About this task:
Lines to return, exactly: from the line with "Barbour, A. G. (2020a)." to the line with "Barbour, A. G. (2020b, 03/12/2018)." in the entries below, both included.

Data to process:
..............................
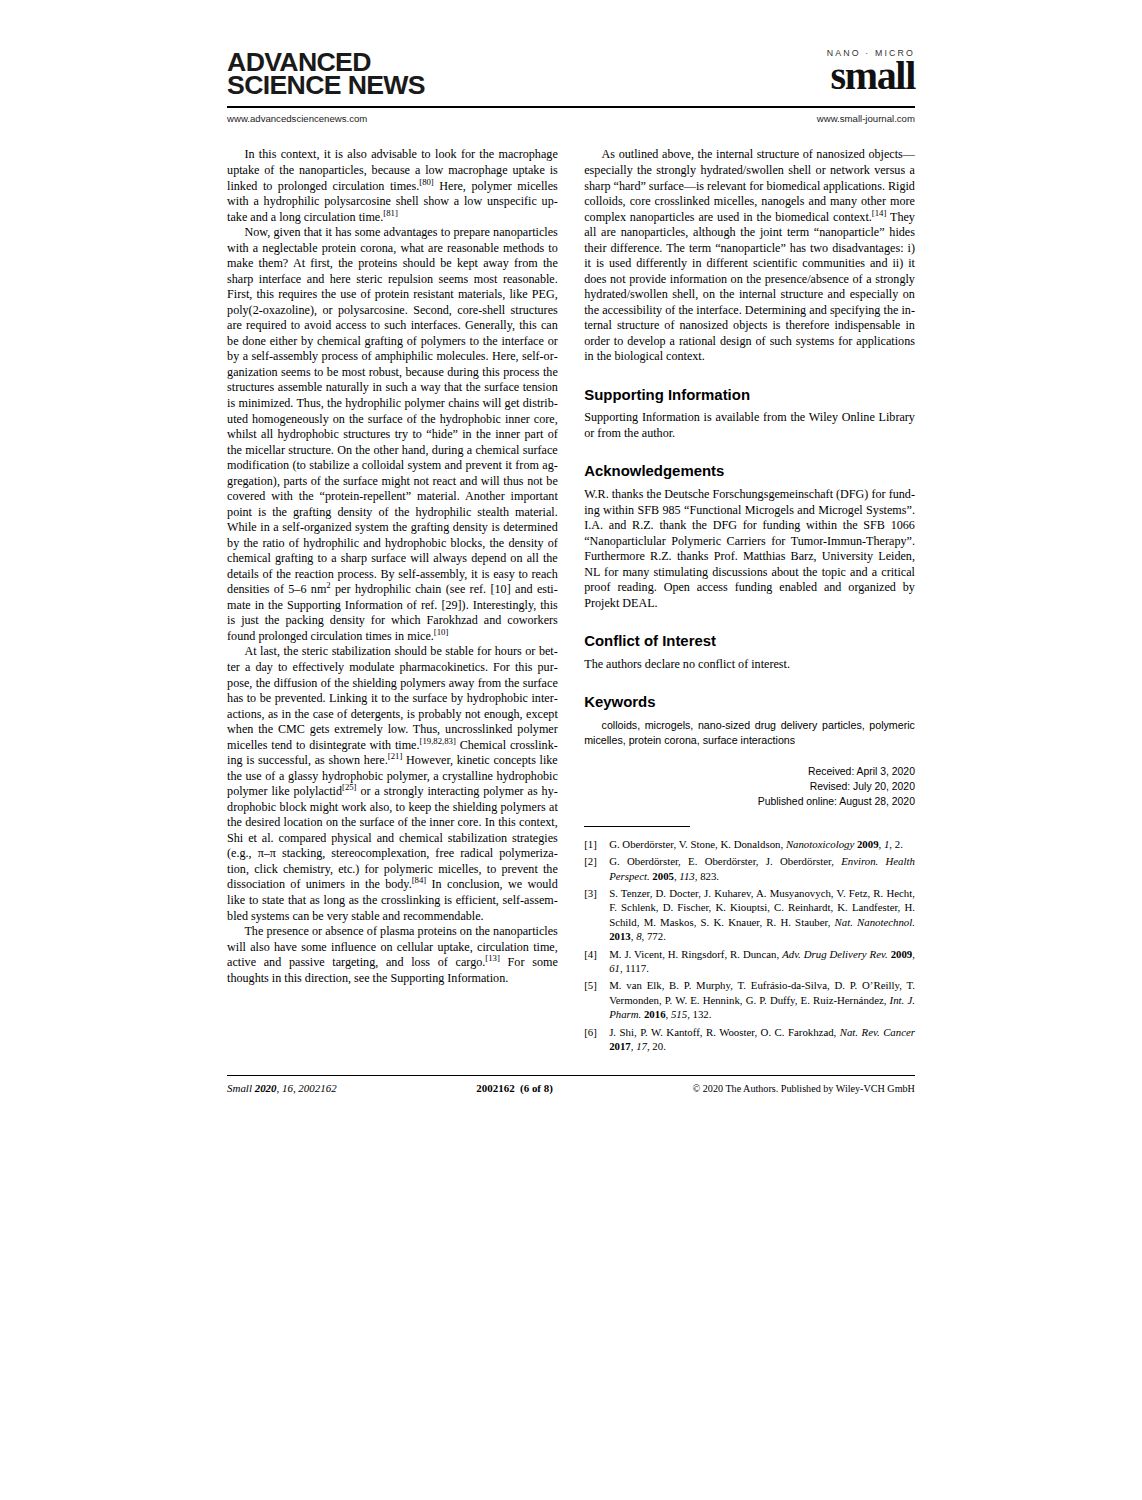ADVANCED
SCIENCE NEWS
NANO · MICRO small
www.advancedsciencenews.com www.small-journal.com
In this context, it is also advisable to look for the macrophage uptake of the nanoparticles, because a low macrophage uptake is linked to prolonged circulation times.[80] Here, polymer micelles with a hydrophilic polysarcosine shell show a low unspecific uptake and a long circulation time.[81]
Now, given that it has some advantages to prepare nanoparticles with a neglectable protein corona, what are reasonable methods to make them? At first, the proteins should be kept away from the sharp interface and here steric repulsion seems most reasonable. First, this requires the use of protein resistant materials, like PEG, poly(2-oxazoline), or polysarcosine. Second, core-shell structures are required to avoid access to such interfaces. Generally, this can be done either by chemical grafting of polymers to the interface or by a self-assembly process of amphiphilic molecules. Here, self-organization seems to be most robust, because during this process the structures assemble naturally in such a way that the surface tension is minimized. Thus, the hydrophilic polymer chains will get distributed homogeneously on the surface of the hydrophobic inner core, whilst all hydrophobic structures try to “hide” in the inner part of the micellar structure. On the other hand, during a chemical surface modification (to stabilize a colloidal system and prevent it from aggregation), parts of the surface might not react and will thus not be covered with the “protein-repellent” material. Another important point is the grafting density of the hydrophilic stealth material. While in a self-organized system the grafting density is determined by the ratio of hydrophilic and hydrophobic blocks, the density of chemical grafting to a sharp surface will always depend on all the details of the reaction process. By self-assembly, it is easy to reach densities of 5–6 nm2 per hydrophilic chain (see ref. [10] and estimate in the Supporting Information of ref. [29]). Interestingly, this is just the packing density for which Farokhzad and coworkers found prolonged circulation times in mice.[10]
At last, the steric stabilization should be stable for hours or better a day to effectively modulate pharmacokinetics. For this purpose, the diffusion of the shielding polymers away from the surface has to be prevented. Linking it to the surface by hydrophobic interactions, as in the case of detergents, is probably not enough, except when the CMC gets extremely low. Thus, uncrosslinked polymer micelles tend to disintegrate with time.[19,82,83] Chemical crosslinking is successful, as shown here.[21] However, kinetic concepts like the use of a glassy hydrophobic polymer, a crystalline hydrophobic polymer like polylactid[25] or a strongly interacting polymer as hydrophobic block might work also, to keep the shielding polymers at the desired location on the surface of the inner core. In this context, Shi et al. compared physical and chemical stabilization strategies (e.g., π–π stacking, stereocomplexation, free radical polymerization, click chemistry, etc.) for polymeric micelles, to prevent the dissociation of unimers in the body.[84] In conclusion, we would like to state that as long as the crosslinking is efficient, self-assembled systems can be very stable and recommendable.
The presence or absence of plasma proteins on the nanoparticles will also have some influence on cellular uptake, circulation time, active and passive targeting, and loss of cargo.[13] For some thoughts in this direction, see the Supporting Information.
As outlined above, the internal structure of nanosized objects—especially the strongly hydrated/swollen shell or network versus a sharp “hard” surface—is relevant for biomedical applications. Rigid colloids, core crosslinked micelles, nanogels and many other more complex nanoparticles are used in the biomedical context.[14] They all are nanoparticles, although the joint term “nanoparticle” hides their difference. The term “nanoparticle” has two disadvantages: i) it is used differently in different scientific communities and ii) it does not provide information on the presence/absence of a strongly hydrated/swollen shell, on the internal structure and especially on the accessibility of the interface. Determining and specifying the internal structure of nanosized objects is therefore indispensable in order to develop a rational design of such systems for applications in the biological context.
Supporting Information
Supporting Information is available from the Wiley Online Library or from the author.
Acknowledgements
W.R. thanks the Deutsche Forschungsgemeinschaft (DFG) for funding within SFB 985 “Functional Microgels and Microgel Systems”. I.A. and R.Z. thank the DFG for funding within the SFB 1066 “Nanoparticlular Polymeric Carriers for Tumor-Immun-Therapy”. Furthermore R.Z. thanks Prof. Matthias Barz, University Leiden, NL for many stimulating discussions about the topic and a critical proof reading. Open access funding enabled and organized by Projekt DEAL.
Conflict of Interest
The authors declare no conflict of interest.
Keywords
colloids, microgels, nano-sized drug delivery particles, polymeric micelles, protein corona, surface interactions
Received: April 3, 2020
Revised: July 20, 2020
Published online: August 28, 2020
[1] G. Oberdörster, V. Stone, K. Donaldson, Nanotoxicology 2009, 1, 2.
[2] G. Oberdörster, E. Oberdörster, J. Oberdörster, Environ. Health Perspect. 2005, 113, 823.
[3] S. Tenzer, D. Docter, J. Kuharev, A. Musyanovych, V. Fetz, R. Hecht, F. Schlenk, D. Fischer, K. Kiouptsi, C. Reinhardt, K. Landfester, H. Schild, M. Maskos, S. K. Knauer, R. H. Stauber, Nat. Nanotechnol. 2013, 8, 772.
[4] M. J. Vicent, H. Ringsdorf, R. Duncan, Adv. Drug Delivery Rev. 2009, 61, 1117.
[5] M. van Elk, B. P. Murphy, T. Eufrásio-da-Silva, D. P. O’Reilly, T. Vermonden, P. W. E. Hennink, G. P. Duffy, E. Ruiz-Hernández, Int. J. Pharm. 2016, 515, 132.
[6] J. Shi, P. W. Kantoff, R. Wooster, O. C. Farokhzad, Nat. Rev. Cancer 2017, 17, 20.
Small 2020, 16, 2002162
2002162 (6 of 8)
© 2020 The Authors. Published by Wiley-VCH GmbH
..............................
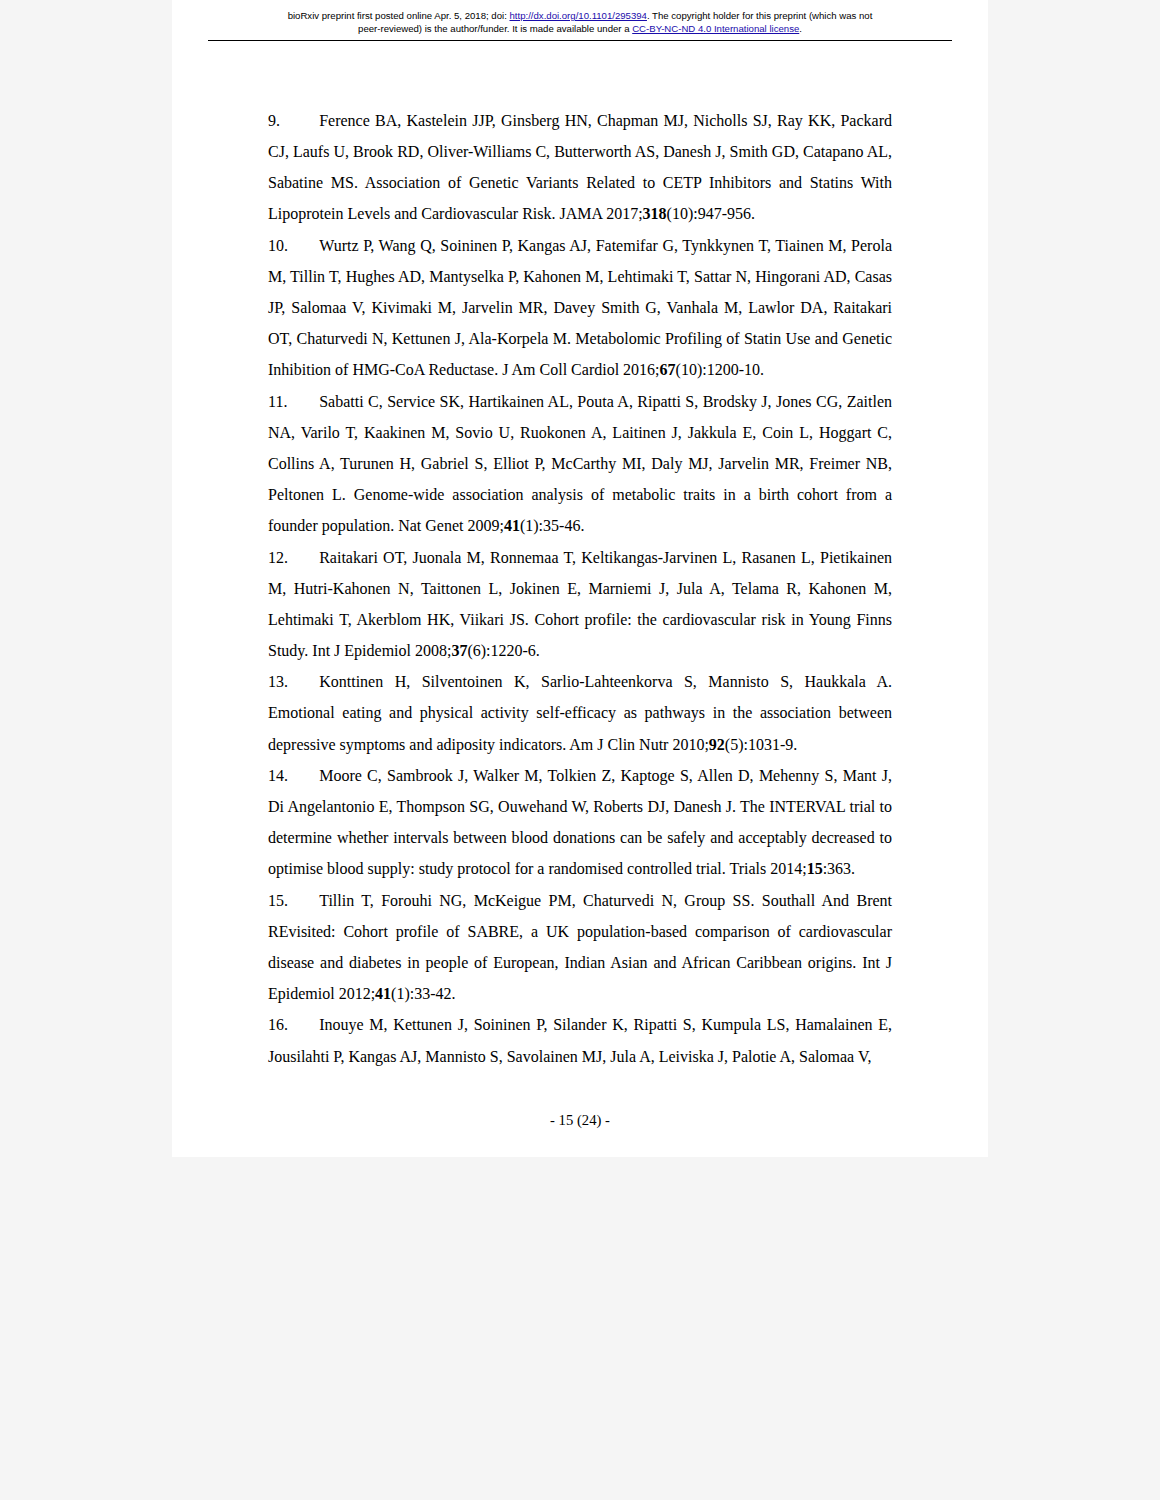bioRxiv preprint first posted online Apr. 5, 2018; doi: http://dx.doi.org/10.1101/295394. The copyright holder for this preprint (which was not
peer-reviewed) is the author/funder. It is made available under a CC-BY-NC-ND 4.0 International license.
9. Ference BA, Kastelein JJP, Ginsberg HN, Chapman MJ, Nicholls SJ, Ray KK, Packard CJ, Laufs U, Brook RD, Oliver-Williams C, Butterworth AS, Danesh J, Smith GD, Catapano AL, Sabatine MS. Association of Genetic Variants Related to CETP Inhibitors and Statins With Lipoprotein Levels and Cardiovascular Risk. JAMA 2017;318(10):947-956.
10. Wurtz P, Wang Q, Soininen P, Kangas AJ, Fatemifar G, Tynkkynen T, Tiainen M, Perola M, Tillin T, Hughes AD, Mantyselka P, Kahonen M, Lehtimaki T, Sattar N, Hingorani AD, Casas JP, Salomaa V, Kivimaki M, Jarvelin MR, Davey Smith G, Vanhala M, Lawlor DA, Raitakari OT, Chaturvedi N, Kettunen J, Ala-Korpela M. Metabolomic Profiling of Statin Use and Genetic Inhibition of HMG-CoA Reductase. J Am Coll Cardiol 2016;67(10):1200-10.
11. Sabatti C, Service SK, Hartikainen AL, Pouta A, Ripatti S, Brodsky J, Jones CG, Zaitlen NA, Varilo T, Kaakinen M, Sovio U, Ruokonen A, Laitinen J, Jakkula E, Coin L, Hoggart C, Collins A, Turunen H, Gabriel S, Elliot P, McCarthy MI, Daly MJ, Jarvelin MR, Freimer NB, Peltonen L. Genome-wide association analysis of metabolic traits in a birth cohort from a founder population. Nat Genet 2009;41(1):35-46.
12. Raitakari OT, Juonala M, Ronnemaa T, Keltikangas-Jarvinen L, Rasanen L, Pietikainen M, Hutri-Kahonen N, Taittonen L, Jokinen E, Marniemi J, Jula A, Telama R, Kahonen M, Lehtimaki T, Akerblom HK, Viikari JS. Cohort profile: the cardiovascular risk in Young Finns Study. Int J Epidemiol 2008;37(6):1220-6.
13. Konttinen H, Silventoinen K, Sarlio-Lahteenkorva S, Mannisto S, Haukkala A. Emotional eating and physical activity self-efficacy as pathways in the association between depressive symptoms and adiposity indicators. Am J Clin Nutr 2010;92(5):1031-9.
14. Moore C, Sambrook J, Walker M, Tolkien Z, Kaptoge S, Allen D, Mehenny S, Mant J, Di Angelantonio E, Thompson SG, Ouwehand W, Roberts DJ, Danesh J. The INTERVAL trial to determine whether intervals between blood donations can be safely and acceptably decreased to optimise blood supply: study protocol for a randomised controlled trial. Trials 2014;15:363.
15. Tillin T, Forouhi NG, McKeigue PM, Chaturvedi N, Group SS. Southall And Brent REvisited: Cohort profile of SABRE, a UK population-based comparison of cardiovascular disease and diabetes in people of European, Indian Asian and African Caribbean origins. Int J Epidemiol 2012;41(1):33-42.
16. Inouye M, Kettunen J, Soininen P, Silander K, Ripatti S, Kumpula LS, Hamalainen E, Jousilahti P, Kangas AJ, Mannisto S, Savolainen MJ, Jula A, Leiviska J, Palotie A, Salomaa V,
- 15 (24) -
..............................
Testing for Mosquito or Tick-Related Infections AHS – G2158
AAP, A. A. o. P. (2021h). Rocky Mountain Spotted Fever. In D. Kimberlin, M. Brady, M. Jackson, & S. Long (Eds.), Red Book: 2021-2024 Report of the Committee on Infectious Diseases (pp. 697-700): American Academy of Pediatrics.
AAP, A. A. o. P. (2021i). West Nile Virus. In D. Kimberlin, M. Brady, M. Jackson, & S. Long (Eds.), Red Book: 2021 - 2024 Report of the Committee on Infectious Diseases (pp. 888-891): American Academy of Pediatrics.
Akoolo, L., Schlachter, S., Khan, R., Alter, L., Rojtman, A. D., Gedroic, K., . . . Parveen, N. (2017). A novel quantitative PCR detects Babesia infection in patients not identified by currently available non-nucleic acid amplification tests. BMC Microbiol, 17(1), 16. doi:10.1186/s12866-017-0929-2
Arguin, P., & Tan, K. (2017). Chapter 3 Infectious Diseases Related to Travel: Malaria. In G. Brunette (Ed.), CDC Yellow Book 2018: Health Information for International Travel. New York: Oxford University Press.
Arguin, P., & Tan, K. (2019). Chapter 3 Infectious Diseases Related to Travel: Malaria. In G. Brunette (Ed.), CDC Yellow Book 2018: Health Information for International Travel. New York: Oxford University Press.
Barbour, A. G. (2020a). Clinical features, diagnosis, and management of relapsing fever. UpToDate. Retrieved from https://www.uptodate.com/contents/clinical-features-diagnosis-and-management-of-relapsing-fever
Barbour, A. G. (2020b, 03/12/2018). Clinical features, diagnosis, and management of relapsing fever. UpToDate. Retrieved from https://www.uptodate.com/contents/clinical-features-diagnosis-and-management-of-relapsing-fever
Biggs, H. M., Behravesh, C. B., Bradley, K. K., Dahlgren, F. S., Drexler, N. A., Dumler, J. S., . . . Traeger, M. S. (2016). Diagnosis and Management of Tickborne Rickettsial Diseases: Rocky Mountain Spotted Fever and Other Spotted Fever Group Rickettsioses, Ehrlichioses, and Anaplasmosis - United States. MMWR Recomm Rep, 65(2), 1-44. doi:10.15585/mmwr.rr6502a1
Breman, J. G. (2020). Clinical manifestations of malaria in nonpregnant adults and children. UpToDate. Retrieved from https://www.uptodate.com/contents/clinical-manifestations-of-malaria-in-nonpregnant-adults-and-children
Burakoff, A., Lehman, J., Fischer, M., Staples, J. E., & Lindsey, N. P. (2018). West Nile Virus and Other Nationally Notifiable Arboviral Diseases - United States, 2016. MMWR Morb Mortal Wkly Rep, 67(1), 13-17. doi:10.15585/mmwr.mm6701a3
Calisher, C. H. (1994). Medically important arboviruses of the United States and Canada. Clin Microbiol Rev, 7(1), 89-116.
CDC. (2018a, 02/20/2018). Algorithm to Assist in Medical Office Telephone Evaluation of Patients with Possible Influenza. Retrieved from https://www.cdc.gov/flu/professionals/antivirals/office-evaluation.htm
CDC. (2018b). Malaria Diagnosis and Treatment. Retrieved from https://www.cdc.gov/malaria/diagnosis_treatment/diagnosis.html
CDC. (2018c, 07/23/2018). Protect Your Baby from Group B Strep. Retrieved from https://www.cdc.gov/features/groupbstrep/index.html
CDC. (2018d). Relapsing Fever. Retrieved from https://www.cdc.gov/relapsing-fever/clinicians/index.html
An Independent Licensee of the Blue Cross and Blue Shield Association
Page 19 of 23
..............................
Task result:
Barbour, A. G. (2020a). Clinical features, diagnosis, and management of relapsing fever. UpToDate. Retrieved from https://www.uptodate.com/contents/clinical-features-diagnosis-and-management-of-relapsing-fever
Barbour, A. G. (2020b, 03/12/2018). Clinical features, diagnosis, and management of relapsing fever. UpToDate. Retrieved from https://www.uptodate.com/contents/clinical-features-diagnosis-and-management-of-relapsing-fever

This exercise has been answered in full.